Playing with Binary Formats
To turn the theory into sound practice, let's try to expand our bluff into bloom (Binary Loader for Outrageously Ostentatious Modules). The complete source of the new module is distributed together with bluff.
The role of bloom is to display executable images. Give execution permission to your GIF images and load the module, then call your image like it was a command, and xv will display it.
This code is neither particularly original (most of it comes from binfmt_script.c) nor particularly smart (text-only people like me would rather use an ASCII viewer, for instance, and other people prefer a different viewer). I feel this kind of example is quite didactic anyway, and it can be easily run by anyone who can run an X server and has root access to the computer in order to load modules.

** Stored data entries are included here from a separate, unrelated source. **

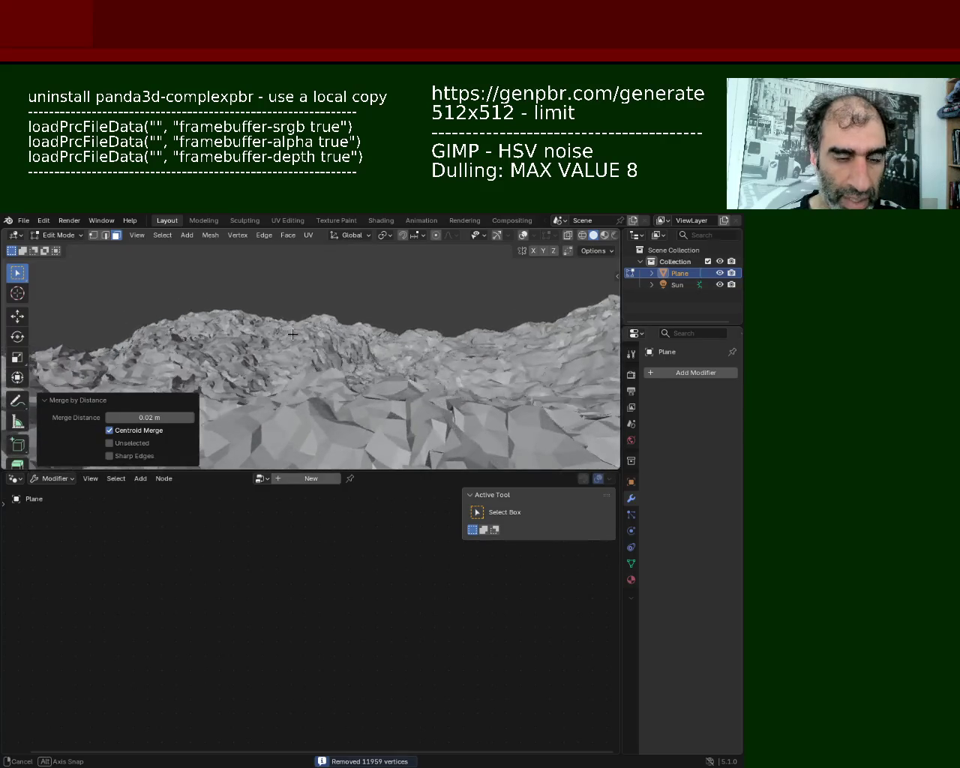
left_click_drag(126, 415, 139, 415)
mouse_move(375, 322)
middle_mouse_down()
mouse_move(379, 344)
mouse_move(380, 335)
middle_mouse_up()
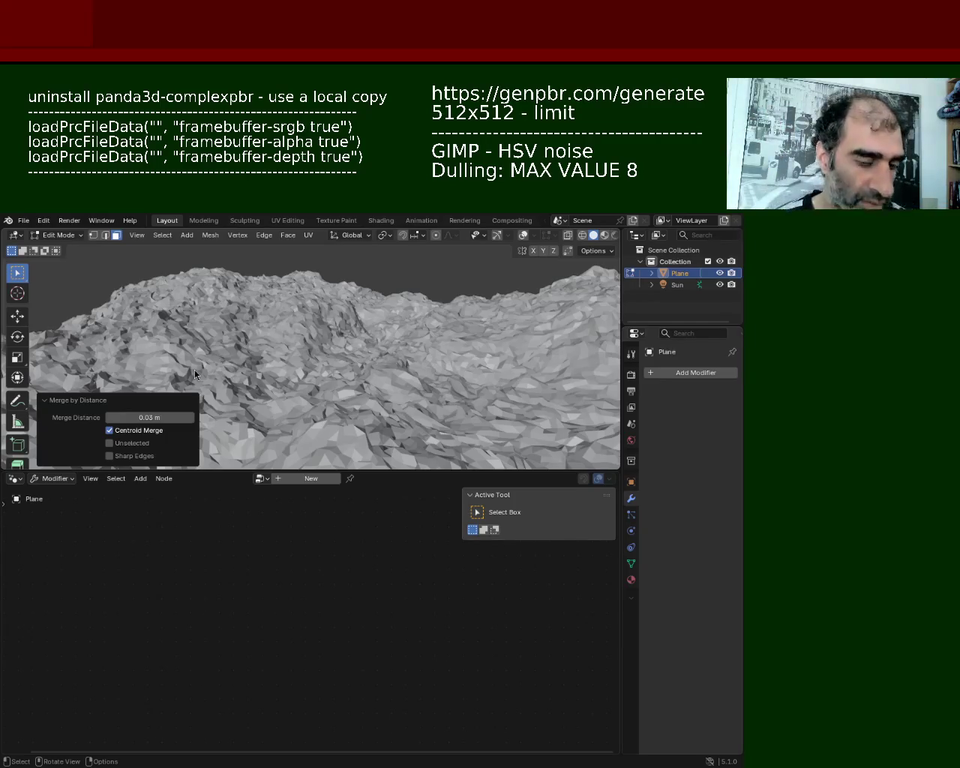
mouse_move(356, 361)
middle_mouse_down()
mouse_move(370, 366)
mouse_move(369, 344)
middle_mouse_up()
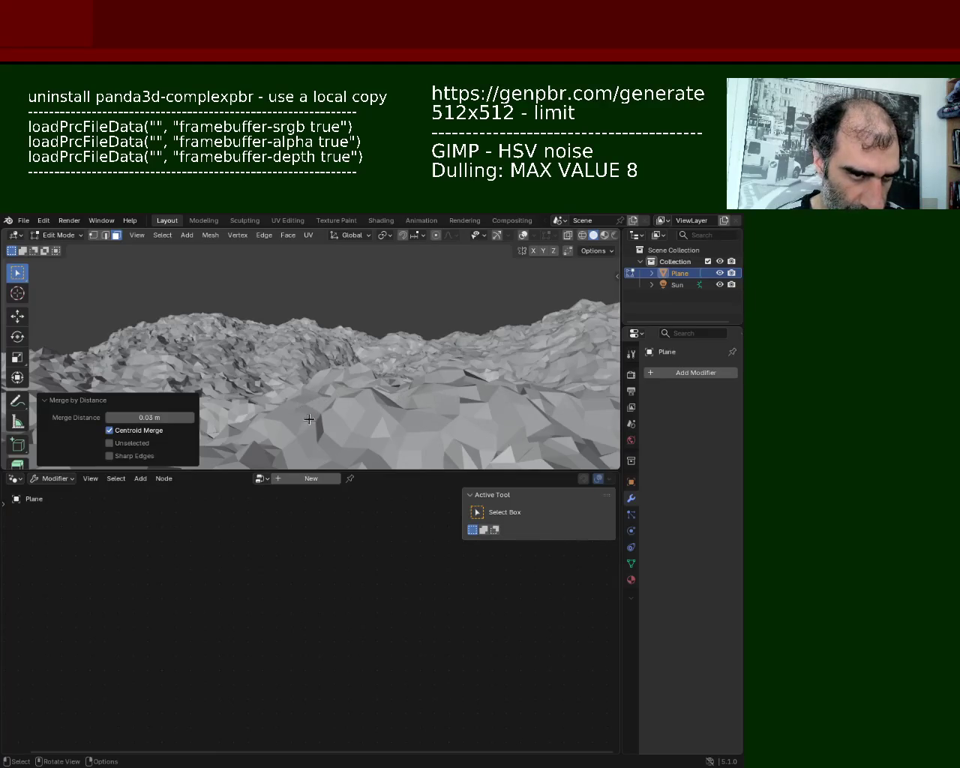
mouse_move(289, 420)
middle_mouse_down()
mouse_move(118, 362)
mouse_move(59, 353)
mouse_move(395, 386)
mouse_move(408, 352)
middle_mouse_up()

The source file is made up of little more than 50 lines and is able to execute GIF, TIFF and the various PBM formats; needless to say, you must give your images execute permissions (chmod +x) in advance. The viewer is configurable at load time and defaults to /usr/X11R6/bin/xv. Here is a sample session copied from my text console:
# insmod bloom.o # ./snowy.tif xv: Can't open display # rmmod bloom # insmod bloom.o viewer="/bin/cat" # ./snowy.tif | wc -c 1067564
If you use the default viewer and work within a graphic session, your image file will bloom on the display.
If you can't wait to download the source file, you can see the interesting part of bloom in Listing 1. Note that bloom.c falls under the GPL, because most of its code is copied from binfmt_script.c.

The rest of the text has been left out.